Exercise directions:
Lines of the listing that contain "none" need to be copied.
-------------------------
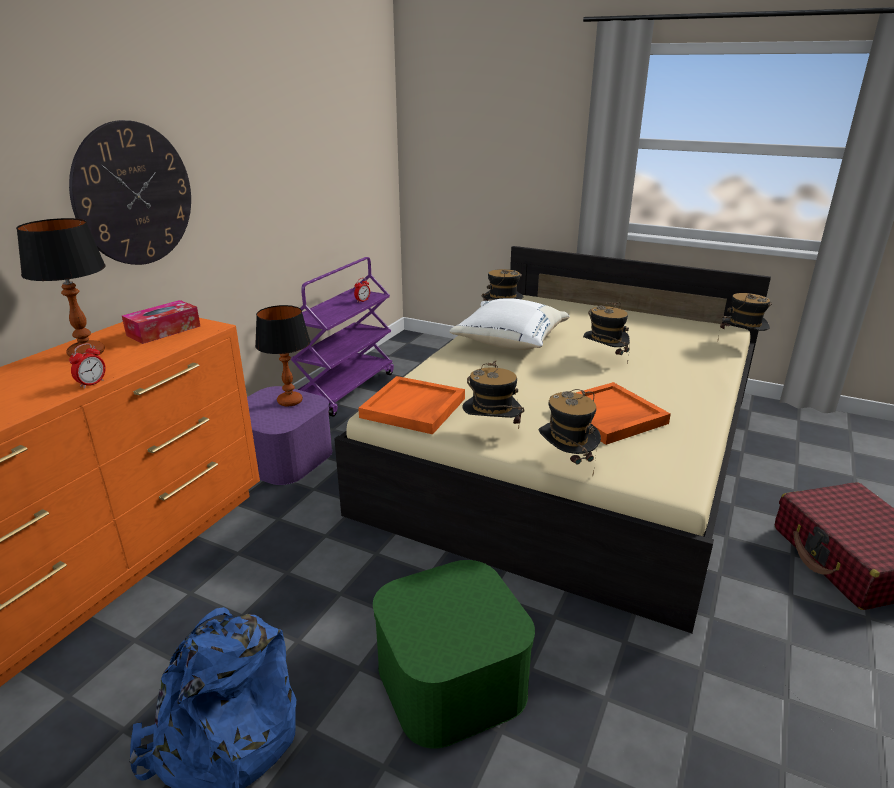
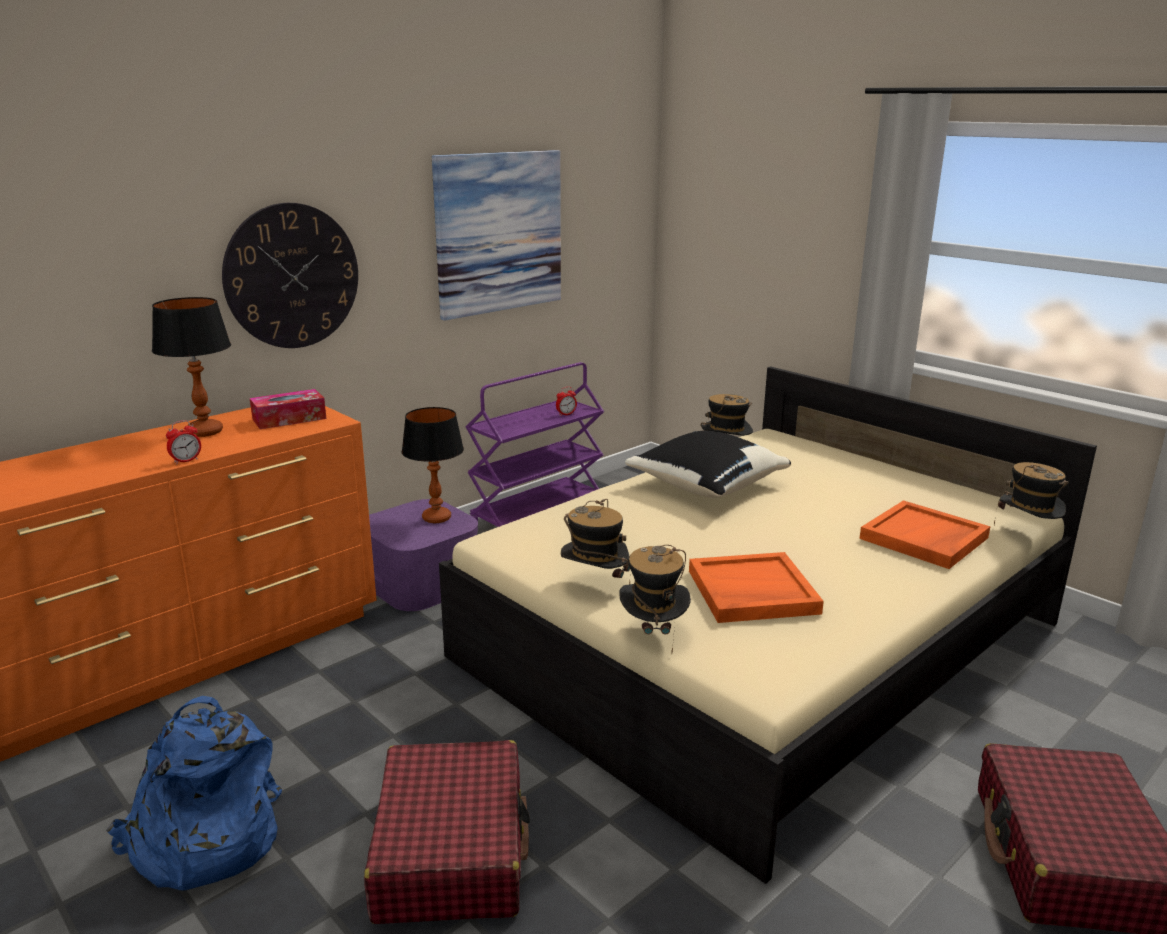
camera: 20 degrees right, 5 degrees down
orange tray [358,376,465,434] -> orange tray moved to [859,500,991,569]
green storage box [373,560,535,749] -> red suitcase [364,740,530,924]
white pillow [449,298,569,350] -> black pillow [625,431,791,498]
hat [583,302,630,364] -> none
none -> picture [432,150,561,321]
-------------------------
Written answer:
hat [583,302,630,364] -> none
none -> picture [432,150,561,321]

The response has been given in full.